— start Given text —

Aria2: https://github.com/aria2/aria2 an excellent download manager. Supports many functionalities such as downloading torrents, multi-connection downloads, and resuming uncompleted downloads. It also support RPC calls which enables it to be an excellent download manager back-end.
I saw Aria2 has two packages in F-driod. I installed them and looked at the docs but I couldn't figure out how to download stuffs with Aria2. A small example of it's use will be highly appreciated. Thank you.
you need both. One of them pnly supplies a UI, while the other only supplies the binary. I personally recommend running aria2c via termux and using ziahamza.github.io/webui-aria2
It's really worth the time to learn. It's pre-installed basically everywhere, it's amazingly useful. It has the features of a modern text editor all in a command line.
I use vim exclusively, and use a terminal for most things.
FZF - fuzzy file finding lightning quick, I use this as a ctrl+p replacement in vim too.
Kubectx - Supported by FZF. Quickly change k8s context and define namespaces easily too (Kubens)

— end Given text —

Task 1 ▸ In the posts about Aria2 and other command-line tools, what does the writer use FZF to replace in vim?
Task 2 ▸ From the posts about Aria2 and other command-line tools, pull out the passage starting with "I saw Aria2" and going on through "for most things.".
Task 3 ▸ Extend the posts about Aria2 and other command-line tools, picking up after the last line shown.

— start Data extract —

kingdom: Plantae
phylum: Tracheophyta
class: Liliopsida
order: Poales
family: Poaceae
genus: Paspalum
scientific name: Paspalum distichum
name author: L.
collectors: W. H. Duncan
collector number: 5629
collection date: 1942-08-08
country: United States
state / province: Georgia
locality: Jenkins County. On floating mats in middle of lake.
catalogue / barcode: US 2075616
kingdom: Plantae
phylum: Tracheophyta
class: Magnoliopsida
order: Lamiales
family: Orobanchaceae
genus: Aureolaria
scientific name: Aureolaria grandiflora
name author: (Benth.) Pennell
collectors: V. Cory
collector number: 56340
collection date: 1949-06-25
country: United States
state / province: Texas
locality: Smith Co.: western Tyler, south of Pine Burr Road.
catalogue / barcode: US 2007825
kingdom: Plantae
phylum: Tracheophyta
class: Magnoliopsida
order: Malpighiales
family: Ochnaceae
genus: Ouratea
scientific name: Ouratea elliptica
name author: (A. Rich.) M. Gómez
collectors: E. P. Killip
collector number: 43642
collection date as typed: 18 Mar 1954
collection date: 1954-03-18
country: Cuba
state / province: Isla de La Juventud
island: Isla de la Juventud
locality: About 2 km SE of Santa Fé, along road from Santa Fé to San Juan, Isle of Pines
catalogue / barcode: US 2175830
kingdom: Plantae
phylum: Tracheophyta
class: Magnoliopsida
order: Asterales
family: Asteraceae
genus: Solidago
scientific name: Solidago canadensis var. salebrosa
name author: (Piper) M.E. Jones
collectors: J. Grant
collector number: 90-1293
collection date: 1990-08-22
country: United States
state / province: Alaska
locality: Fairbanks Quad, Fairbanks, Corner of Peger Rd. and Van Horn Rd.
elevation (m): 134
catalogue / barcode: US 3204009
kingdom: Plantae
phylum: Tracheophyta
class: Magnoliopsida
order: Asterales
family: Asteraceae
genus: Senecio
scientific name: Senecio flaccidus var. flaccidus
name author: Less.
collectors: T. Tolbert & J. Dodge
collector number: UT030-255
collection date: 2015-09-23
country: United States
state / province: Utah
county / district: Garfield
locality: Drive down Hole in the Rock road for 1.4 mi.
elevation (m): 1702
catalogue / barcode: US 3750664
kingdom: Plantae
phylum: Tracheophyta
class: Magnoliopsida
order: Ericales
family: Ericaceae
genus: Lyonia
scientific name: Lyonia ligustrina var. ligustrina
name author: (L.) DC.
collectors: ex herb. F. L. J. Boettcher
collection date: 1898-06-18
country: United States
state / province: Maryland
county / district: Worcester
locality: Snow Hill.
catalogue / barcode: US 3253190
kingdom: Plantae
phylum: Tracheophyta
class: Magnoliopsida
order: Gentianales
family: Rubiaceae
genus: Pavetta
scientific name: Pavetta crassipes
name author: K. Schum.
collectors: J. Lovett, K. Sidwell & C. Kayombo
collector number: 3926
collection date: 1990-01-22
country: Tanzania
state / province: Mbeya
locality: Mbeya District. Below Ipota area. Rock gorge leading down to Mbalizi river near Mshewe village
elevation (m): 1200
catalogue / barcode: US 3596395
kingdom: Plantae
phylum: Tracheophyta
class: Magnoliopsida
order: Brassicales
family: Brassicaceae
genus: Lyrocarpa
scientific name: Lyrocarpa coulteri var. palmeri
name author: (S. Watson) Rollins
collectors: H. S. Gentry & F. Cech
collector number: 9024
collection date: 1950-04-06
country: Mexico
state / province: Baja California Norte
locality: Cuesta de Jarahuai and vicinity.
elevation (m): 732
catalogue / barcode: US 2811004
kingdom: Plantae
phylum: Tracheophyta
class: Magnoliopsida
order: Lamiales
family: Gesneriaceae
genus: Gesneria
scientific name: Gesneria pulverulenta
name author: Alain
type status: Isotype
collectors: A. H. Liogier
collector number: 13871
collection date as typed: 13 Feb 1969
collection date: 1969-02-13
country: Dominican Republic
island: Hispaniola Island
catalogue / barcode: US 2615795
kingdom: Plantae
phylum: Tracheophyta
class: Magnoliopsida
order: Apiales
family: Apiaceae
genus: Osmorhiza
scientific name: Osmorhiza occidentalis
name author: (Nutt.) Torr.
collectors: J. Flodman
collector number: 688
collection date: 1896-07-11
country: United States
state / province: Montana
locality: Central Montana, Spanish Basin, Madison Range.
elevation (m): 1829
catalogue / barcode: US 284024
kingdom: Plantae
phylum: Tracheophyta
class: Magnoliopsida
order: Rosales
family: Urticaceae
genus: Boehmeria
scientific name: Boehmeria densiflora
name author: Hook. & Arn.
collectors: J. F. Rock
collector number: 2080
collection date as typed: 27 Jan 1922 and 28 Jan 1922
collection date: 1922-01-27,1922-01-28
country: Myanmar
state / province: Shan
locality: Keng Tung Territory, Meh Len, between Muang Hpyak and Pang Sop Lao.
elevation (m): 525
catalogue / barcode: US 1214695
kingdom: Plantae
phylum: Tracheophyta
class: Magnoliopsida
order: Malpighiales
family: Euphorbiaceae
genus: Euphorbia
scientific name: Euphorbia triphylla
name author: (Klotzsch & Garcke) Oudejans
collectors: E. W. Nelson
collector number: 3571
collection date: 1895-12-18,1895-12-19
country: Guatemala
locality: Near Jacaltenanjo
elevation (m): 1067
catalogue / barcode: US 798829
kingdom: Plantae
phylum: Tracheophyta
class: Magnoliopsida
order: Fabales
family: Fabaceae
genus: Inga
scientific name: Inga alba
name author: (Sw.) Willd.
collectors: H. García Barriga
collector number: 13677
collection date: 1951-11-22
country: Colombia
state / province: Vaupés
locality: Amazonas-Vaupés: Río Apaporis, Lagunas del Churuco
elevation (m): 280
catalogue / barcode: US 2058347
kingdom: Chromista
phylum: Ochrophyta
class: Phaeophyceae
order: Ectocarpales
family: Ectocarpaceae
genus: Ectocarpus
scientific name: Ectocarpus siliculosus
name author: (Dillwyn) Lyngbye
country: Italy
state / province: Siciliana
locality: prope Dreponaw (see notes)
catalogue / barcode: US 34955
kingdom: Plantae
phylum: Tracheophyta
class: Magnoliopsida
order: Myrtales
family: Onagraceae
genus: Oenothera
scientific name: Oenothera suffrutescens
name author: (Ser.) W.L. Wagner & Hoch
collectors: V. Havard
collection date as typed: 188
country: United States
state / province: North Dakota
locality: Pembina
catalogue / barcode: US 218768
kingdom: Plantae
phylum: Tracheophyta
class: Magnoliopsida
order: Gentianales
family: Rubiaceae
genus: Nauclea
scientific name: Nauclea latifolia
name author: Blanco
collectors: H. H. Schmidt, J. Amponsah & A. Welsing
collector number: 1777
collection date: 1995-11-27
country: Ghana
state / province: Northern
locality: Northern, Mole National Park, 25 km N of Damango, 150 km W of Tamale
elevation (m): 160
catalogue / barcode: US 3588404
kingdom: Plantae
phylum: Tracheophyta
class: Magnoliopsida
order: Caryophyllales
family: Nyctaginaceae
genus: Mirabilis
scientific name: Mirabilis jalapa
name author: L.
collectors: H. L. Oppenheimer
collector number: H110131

— end Data extract —

Final answer 1 ▸ A ctrl+p replacement.

Final answer 2 ▸
I saw Aria2 has two packages in F-driod. I installed them and looked at the docs but I couldn't figure out how to download stuffs with Aria2. A small example of it's use will be highly appreciated. Thank you.
you need both. One of them pnly supplies a UI, while the other only supplies the binary. I personally recommend running aria2c via termux and using ziahamza.github.io/webui-aria2
It's really worth the time to learn. It's pre-installed basically everywhere, it's amazingly useful. It has the features of a modern text editor all in a command line.
I use vim exclusively, and use a terminal for most things.

Final answer 3 ▸
There are so many to list that I'll skip the more obvious ones (they're well represented in the comments) and pick a few that I've been enjoying a lot lately:
Netflix-Skunkworks/go-jira[0] - Jira interface written in Go that is incredibly flexible.
bat[1] - cat with code highlighting
climate[2] - Shell swiss-army knife of tools
That last one deserves a post on its own. It's certainly not the most portable thing -- requiring that certain binaries be available for some of its functions, but it works as-is for the Linux distributions that I run and provide simple commands for getting information about things that isn't always trivial to remember (such as getting an external IP address of a host from the command-line). Silly things like remembering the CLI options for 'du' (along with the necessary '| sort ... | head -5') are replaced by 'climate biggest-files'. It replaces a mess of tools, but does so, often, by simply calling those tools with the "correct" parameters that I've forgotten.
Yes, a well authored set of aliases for the most common commands would do the same thing, but I end up using 'climate' in cases where the information I need is something I rarely need for a given task and getting that information is going to be a non-obvious exercise involving a few pipes. It's a "kitchen sink" utility with a set of commands that, for the most part, you'd find a hard time grouping them into a single theme -- a command for getting the current weather (after all, it is named climate) next to one to download all files on a web page, next to one to get disk usage stats in a variety of ways. Normally, I don't like tools like this, but this one lands as a big exception to that rule for me.
A function that it provides is to display the public IP address from a host behind the NAT.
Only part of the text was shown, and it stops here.